Grubhub Reports Data Breach Affecting Some Diners, Drivers and Merchants

Online food delivery marketplace Grubhub said Monday (Feb. 3) that it recently identified an incident involving a third-party contractor in which there was unauthorized access to certain user contact information.

“We took immediate action to contain the situation and have worked with leading forensic experts to investigate the matter,” the company said in a Monday press release. “We are confident that the incident has been fully contained.”

During the incident, an unauthorized individual accessed data of campus diners and of diners, merchants and drivers who interacted with Grubhub’s customer care service, according to the release.

The data included names, email addresses, phone numbers, and for a subset of campus diners, payment card type and last four digits of the card number, per the release.

It also included hashed passwords for some legacy systems, the release said, adding that Grubhub “proactively rotated any passwords that we believed might have been at risk.”

After detecting unusual activity and investigating the incident, Grubhub found that the intrusion began with an account belonging to a third-party service provider for the company’s support team, according to the release.

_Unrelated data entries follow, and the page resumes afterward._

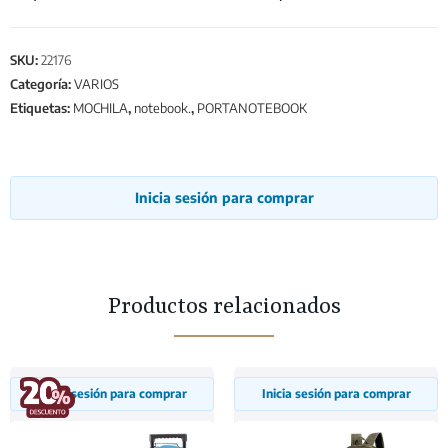
SKU:
22176
Categoría:
VARIOS
Etiquetas:
MOCHILA
,
notebook.
,
PORTANOTEBOOK
Inicia sesión para comprar
Productos relacionados
Inicia sesión para comprar
Inicia sesión para comprar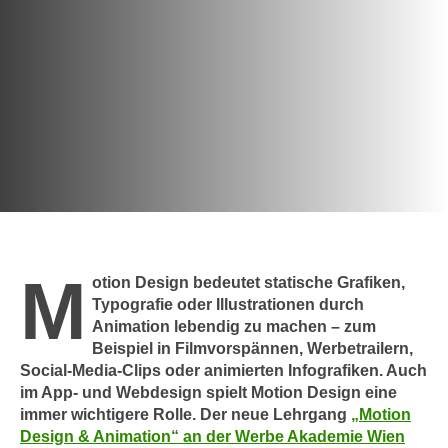
c
i
h
m
t
m
e
u
n
n
S
g
i
v
e
e
,
r
d
w
a
e
M
s
otion Design bedeutet statische Grafiken,
n
s
Typografie oder Illustrationen durch
d
Animation lebendig zu machen – zum
w
e
Beispiel in Filmvorspännen, Werbetrailern,
i
n
Social-Media-Clips oder animierten Infografiken. Auch
r
w
im App- und Webdesign spielt Motion Design eine
a
i
immer wichtigere Rolle. Der neue Lehrgang
„Motion
u
r
Design & Animation“ an der Werbe Akademie Wien
c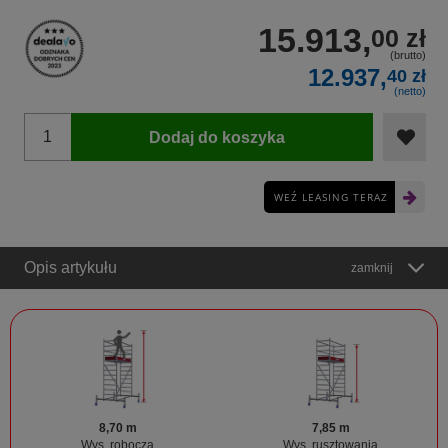
15.913,
00 zł
(brutto)
12.937,
40 zł
(netto)
Dodaj do koszyka
WEŹ LEASING TERAZ
Opis artykułu
zamknij
8,70 m
7,85 m
Wys. robocza
Wys. rusztowania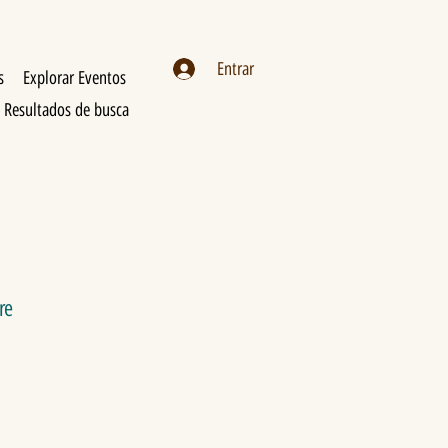
Entrar
s
Explorar Eventos
Resultados de busca
re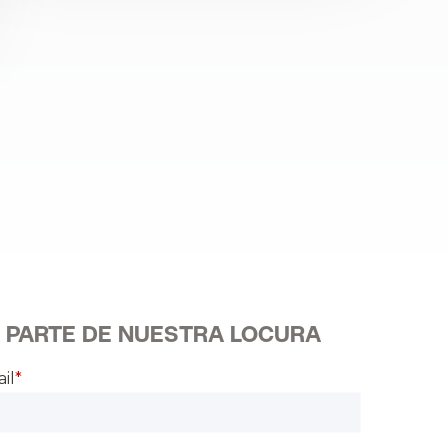
 PARTE DE NUESTRA LOCURA
il
*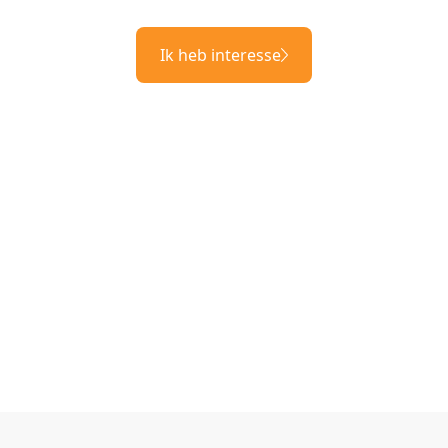
Ik heb interesse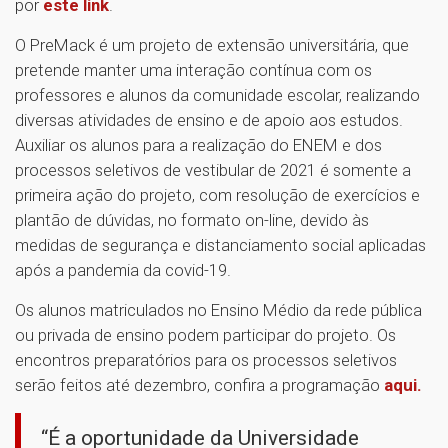
por
este link
.
O PreMack é um projeto de extensão universitária, que
pretende manter uma interação contínua com os
professores e alunos da comunidade escolar, realizando
diversas atividades de ensino e de apoio aos estudos.
Auxiliar os alunos para a realização do ENEM e dos
processos seletivos de vestibular de 2021 é somente a
primeira ação do projeto, com resolução de exercícios e
plantão de dúvidas, no formato on-line, devido às
medidas de segurança e distanciamento social aplicadas
após a pandemia da covid-19.
Os alunos matriculados no Ensino Médio da rede pública
ou privada de ensino podem participar do projeto. Os
encontros preparatórios para os processos seletivos
serão feitos até dezembro, confira a programação
aqui.
“É a oportunidade da Universidade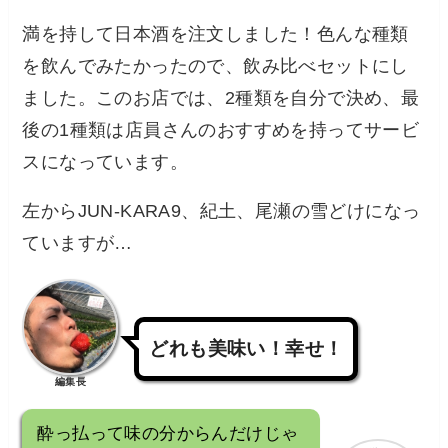
満を持して日本酒を注文しました！色んな種類
を飲んでみたかったので、飲み比べセットにし
ました。このお店では、2種類を自分で決め、最
後の1種類は店員さんのおすすめを持ってサービ
スになっています。
左からJUN-KARA9、紀土、尾瀬の雪どけになっ
ていますが…
どれも美味い！幸せ！
編集長
酔っ払って味の分からんだけじゃ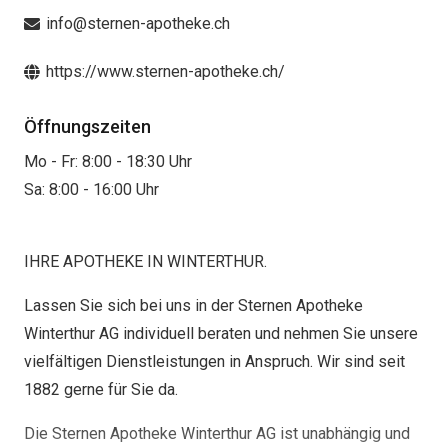
info@sternen-apotheke.ch
https://www.sternen-apotheke.ch/
Öffnungszeiten
Mo - Fr: 8:00 - 18:30 Uhr
Sa: 8:00 - 16:00 Uhr
IHRE APOTHEKE IN WINTERTHUR.
Lassen Sie sich bei uns in der Sternen Apotheke
Winterthur AG individuell beraten und nehmen Sie unsere
vielfältigen Dienstleistungen in Anspruch. Wir sind seit
1882 gerne für Sie da.
Die Sternen Apotheke Winterthur AG ist unabhängig und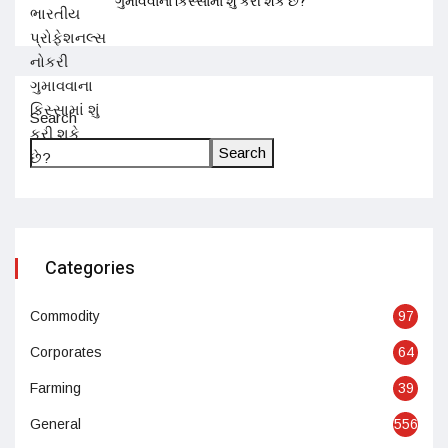
ગુમાવવાના કિસ્સામાં શું કરી શકે છે?
Search
Search
Categories
Commodity
97
Corporates
64
Farming
39
General
556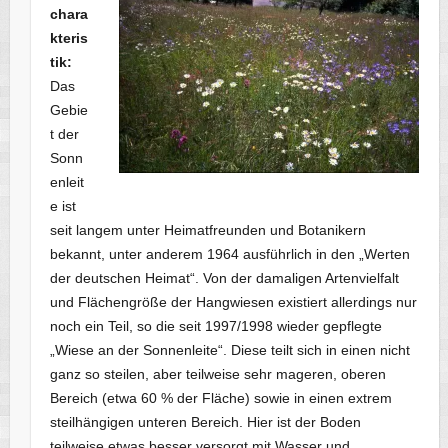
chara
kteris
tik:
Das
Gebie
t der
Sonn
enleit
e ist
seit langem unter Heimatfreunden und Botanikern
bekannt, unter anderem 1964 ausführlich in den „Werten
der deutschen Heimat“. Von der damaligen Artenvielfalt
und Flächengröße der Hangwiesen existiert allerdings nur
noch ein Teil, so die seit 1997/1998 wieder gepflegte
„Wiese an der Sonnenleite“. Diese teilt sich in einen nicht
ganz so steilen, aber teilweise sehr mageren, oberen
Bereich (etwa 60 % der Fläche) sowie in einen extrem
steilhängigen unteren Bereich. Hier ist der Boden
teilweise etwas besser versorgt mit Wasser und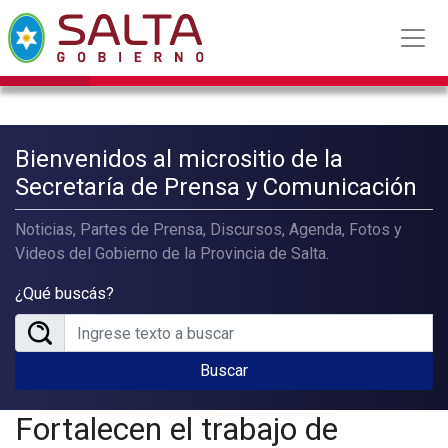
Bienvenidos al micrositio de la
Secretaría de Prensa y Comunicación
Noticias, Partes de Prensa, Discursos, Agenda, Fotos y
Videos del Gobierno de la Provincia de Salta.
¿Qué buscás?
Buscar
Fortalecen el trabajo de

Grubhub terminated the account’s access and removed the service provider from its systems, per the release.

To address the incident, the company partnered with a third-party cybersecurity firm to investigate what happened, rotated all relevant passwords to prevent potential unauthorized access, and deployed additional anomaly detection mechanisms across its internal services, according to the release.

“We have taken decisive steps to further secure our systems and are actively strengthening our security controls to prevent similar incidents in the future,” Grubhub said in the release.

Some of the most sophisticated and damaging cyberattacks in history happened in 2024, underscoring the vulnerability of the digital operating landscape, PYMNTS reported in December.

The year’s events included ransomware attacks that crippled critical infrastructure and data breaches that compromised millions of user records.

In October, Bank of America said in an investor note, “If cybercrime damage were a state, it would be the world’s third-largest economy.”

The financial institution’s note added that the average cost of a data breach had risen 10% in 2024.